Your estate plan should be more robust to cover more of your assets and concerns. Here are some reasons you should have more than just a will.
1. Beneficiary designations do not go through probate
A substantial share of your wealth may be in a life insurance policy or retirement account, such as a 401(k) plan, IRA, pension or annuity. These assets will pass outside of the probate process. Regardless of what is in your will, the designations on these accounts will take precedence. You should diligently update these designations after you or your heirs experience any significant changes, such as a marriage, divorce, death or birth of a child.
2. Your heirs need their inheritance quickly
If you want your loved ones to get your assets quickly, a will is probably not the most efficient way to accomplish this.
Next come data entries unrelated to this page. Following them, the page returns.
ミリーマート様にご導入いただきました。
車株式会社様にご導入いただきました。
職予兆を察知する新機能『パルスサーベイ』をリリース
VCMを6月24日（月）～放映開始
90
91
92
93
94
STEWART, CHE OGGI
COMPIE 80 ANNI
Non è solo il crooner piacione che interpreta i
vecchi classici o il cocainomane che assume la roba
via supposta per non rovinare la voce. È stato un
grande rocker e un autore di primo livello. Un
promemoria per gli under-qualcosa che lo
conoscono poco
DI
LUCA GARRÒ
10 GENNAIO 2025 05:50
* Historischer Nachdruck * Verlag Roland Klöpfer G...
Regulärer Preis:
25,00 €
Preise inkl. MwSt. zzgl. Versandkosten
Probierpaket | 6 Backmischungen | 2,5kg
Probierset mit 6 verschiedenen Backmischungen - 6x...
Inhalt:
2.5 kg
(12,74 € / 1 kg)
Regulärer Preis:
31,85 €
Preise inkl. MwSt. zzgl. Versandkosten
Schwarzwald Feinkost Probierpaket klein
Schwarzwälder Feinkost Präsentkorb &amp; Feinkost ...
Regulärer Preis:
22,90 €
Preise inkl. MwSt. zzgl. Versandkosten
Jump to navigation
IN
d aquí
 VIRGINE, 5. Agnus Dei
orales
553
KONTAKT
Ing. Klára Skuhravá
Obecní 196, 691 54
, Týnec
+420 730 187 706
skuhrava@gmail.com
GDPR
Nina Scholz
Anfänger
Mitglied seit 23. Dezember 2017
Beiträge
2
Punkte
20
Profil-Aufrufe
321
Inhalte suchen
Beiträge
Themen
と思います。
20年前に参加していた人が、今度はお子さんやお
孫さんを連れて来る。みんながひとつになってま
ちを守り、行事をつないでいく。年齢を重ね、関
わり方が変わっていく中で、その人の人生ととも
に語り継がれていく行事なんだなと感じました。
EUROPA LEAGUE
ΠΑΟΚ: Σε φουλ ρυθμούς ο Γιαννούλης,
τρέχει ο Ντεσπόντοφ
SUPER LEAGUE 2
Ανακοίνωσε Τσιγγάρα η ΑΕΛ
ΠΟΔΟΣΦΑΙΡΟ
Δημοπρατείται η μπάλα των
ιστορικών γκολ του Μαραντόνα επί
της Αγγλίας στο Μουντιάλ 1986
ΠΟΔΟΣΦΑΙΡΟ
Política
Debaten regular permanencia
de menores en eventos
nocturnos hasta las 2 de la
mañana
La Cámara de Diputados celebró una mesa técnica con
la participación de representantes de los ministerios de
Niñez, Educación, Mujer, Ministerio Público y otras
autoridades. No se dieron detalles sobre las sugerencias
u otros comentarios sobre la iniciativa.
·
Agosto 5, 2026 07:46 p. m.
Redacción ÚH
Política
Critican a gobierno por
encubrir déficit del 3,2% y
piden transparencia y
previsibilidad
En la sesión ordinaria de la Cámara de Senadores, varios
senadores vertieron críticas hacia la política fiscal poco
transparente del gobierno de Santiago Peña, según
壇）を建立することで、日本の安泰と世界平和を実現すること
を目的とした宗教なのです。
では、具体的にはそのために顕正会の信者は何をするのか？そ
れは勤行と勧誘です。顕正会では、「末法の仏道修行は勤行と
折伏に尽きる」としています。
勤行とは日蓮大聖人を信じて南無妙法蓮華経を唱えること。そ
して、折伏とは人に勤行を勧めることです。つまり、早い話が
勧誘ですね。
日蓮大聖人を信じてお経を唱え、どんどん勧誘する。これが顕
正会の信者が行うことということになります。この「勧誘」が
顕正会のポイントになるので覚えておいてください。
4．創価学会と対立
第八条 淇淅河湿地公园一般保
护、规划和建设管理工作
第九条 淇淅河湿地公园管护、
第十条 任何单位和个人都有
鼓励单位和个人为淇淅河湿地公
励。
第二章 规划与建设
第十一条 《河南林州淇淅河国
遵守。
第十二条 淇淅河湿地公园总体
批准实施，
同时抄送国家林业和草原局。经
Probate can take a long time. If your family waits months or years to receive your property or money, they may suffer financially. You can speed up this process by transferring your estate through a living trust.
3. You have specific medical wishes
Your estate plan can cover your end-of-life treatment. If you have preferences over life support or resuscitation, you should create an advance health care directive. This document will spell out your desires regarding health care so you can pass away with dignity. You can also appoint a health care power of attorney to advocate for your wishes if you become incapacitated.
These are just a few of the examples of when a will is not sufficient. You should pursue a more comprehensive estate plan to protect your assets and wishes.